Each entry of the list
specifies one or more dimensions and a method e.g. mean
(CF Appendix E). Special methods
indicate climatological time processing.
Grid mappings
In this category we cover the functions of the CF attributes
formula_terms, which describes how to compute a vertical coordinate
variable from components (CF Appendix D),
and grid_mapping, which describes how to transform between
longitude-latitude space and the horizontal coordinates of the space construct
(CF Appendix F).
These two functions are rather similar, and it is possible to imagine
generalisations of both of them being needed.
In fact, although formula_terms was introduced for dimensionless
coordinate variables, it already supports the dimensional
atmosphere_hybrid_height_coordinate.
A grid mapping contains
- A mapping property which indicates the nature of the transformation
and implies the formulae to be used. A CF-netCDF file does not explicitly
record the formulae; it depends on the application software knowing what to do.
The mapping property is the standard_name of a vertical coordinate
variable with formula_terms, and the grid_mapping_name
of a grid_mapping variable.
- An unordered collection of scalar parameters, pointers to
dimension or auxiliary coordinate constructs,
and pointers to other space constructs.
The scalar parameters are scalar data variables (which should
have units if dimensional) named by formula_terms,
and attributes of grid_mapping variables
(in specified units).
Each member of the collection has a particular role in the formulae,
as identified by its keyword in a formula_terms attribute,
or its attribute name in a grid_mapping variable.
Other properties
The other properties recognised by this CF data model correspond to attributes
listed in CF Appendix A.
For space constructs, the allowed properties are
comment,
history,
institution,
long_name,
references,
source,
standard_error_multiplier,
standard_name,
title,
units.
Some of these can be global attributes in a CF-netCDF file.
In this data model, it is assumed that any relevant global attribute
is also an
attribute of every data variable, although it is superseded if the data
variable has its own attribute.
Each space construct in the model has its own independent set of properties.
For dimensions and auxiliary coordinate constructs, the allowed properties are
axis,
calendar,
leap_month,
leap_year,
long_name,
month_lengths,
positive,
standard_name,
units.
For space, dimension and auxiliary coordinate constructs,
other properties not defined
by CF could be included, since CF permits any attributes to be included
which do not conflict with the convention.
The attributes
valid_max,
valid_min and
valid_range
of data variables and coordinate variables are checks on the validity of
the values, which could be verified on input and written on output.
In this CF data model we assume they do not constrain any manipulations
which might be done on the data in memory.
The attributes
_FillValue and
missing_value
of data variables specify how missing data is indicated in the data array.

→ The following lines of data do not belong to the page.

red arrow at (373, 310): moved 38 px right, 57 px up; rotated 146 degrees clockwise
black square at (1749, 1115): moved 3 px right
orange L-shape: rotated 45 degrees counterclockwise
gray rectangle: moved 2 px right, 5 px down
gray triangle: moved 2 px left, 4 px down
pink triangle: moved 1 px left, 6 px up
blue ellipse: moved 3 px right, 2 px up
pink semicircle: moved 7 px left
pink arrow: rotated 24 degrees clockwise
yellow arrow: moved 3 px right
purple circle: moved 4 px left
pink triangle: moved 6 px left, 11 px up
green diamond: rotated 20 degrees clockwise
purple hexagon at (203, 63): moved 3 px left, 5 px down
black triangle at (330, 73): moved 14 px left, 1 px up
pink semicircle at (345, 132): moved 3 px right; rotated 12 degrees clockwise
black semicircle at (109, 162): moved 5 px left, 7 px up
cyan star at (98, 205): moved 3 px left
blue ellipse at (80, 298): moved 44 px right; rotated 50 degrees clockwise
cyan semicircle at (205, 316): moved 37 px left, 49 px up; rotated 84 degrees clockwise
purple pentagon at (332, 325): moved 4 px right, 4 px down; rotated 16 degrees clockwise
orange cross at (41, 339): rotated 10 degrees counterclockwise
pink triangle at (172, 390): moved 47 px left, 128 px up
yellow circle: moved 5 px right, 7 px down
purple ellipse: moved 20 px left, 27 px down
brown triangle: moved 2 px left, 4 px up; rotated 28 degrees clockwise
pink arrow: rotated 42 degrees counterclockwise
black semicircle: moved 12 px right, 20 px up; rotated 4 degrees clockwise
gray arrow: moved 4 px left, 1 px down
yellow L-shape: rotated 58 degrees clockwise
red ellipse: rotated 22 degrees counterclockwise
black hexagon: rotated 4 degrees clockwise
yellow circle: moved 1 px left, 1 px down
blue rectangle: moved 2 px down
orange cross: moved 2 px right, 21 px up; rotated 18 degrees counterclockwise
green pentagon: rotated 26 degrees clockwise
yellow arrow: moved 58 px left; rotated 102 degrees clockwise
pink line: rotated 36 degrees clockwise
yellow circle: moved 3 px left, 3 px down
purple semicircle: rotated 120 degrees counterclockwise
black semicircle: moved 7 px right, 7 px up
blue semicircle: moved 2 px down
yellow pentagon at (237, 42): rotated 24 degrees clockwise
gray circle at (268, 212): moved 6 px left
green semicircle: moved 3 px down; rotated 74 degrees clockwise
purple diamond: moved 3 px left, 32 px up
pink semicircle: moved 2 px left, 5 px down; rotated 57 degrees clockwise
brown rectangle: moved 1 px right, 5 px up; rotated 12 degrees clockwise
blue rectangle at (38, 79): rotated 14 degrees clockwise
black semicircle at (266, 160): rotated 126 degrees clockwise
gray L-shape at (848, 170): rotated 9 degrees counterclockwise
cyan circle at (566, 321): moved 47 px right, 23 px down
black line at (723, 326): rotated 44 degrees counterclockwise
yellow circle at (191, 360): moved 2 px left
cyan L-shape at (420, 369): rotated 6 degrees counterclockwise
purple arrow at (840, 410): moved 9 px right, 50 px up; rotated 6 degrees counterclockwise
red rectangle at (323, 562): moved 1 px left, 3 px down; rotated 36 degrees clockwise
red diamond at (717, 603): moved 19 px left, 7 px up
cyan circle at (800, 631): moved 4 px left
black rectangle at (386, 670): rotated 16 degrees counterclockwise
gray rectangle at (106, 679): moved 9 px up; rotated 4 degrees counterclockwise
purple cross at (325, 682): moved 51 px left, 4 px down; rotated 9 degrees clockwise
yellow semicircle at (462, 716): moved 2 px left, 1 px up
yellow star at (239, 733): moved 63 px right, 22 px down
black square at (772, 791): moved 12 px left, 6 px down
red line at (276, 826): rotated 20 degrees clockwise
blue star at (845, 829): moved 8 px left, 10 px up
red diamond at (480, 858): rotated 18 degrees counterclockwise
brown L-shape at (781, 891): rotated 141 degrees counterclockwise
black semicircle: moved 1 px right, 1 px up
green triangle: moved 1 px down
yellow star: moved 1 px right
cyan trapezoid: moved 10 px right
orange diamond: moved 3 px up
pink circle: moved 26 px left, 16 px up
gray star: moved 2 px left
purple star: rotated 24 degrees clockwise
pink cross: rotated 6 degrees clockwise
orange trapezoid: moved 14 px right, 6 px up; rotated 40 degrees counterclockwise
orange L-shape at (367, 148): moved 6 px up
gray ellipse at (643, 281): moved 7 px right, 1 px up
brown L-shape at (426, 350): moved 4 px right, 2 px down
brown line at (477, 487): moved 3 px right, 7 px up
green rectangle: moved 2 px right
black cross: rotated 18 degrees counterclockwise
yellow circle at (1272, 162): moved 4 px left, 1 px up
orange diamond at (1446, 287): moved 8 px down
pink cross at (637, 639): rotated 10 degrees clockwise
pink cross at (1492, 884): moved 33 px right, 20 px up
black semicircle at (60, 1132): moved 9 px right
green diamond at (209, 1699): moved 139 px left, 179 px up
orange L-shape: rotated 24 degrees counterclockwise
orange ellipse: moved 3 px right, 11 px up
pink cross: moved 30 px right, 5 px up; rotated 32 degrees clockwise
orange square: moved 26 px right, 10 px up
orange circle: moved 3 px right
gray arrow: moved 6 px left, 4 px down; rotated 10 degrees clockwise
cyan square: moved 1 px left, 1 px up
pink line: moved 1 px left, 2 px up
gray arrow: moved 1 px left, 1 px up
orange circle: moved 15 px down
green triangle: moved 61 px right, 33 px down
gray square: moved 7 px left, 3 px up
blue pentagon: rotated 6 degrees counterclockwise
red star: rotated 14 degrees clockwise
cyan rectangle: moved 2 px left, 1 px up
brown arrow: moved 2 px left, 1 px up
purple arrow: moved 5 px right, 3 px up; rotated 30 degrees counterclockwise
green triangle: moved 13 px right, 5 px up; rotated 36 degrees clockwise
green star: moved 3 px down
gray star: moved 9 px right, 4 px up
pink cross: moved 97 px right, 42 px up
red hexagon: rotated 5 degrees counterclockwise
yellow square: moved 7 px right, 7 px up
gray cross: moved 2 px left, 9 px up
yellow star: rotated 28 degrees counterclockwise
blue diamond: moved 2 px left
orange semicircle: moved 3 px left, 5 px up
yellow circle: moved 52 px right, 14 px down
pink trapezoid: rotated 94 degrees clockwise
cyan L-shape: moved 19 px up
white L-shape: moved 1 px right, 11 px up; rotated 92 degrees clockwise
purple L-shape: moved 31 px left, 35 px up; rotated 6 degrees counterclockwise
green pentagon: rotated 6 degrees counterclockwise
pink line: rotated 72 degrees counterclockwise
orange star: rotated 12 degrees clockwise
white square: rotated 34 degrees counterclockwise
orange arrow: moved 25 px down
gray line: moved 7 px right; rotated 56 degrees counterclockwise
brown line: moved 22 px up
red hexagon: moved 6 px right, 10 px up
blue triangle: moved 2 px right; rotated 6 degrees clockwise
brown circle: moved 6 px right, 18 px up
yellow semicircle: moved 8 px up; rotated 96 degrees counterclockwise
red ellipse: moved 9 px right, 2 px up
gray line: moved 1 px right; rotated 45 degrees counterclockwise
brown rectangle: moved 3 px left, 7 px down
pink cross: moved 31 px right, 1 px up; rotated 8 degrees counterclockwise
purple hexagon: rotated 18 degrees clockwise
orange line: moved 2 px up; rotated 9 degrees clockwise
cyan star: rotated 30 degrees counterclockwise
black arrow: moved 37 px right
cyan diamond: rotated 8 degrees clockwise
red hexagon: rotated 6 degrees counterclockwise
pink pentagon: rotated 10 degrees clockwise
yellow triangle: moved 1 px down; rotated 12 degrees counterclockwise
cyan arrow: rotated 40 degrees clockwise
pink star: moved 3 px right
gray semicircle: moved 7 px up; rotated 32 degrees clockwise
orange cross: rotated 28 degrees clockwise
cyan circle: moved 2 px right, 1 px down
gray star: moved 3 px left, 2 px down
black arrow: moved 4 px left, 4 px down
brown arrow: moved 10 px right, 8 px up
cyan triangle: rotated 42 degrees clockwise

The CF data model supports the idea of missing data, but does not depend on
any particular method of indicating it.
The attributes
add_offset,
compress,
flag_masks,
flag_meanings,
flag_values and
scale_factor
are all used in methods of compressing the data to save space,
with or without loss of information.
They are not part of this data model because these operations do not
logically alter the data.
The "feature type" attribute and associated new conventions,
currently under discussion, will provide a way of packing multiple data
spaces of the same kind of discrete sampling geometry
(timeseries, trajectories, etc.) into a single CF-netCDF data variable,
in order to save space, since a multidimensional representation with
common coordinate variables is typically very wasteful in such cases.
This is a kind of compression. The data model would regard each instance
of the feature type as an independent space construct.
However, the "feature type" attribute itself is also a metadata property
that would be a property of the space construct and part of the data model.
The attributes
bounds,
cell_measures,
cell_methods,
climatology,
Conventions,
coordinates,
formula_terms and
grid_mapping
have various special or structural functions in the CF-netCDF file format.
Their functions and
the relationships they indicate are reflected in this data model.
Interdependence of space constructs
This data model makes a central assumption that each space construct is
independent. It assumes that software will be able to alter any space construct in
memory without affecting other space constructs. This assumption of independence is
violated in CF by the formula_terms and ancillary_variables
attributes, which explicitly make links between data variables. This means the
data model needs to support such links, but it is proposed that they should be
fragile. If an operation alters one space construct in a way which could invalidate
a relationship with another space construct, the link should be broken. The user
of software will have to be aware of these relationships and remake them if
applicable and useful.
10th January 2011
Jonathan Gregory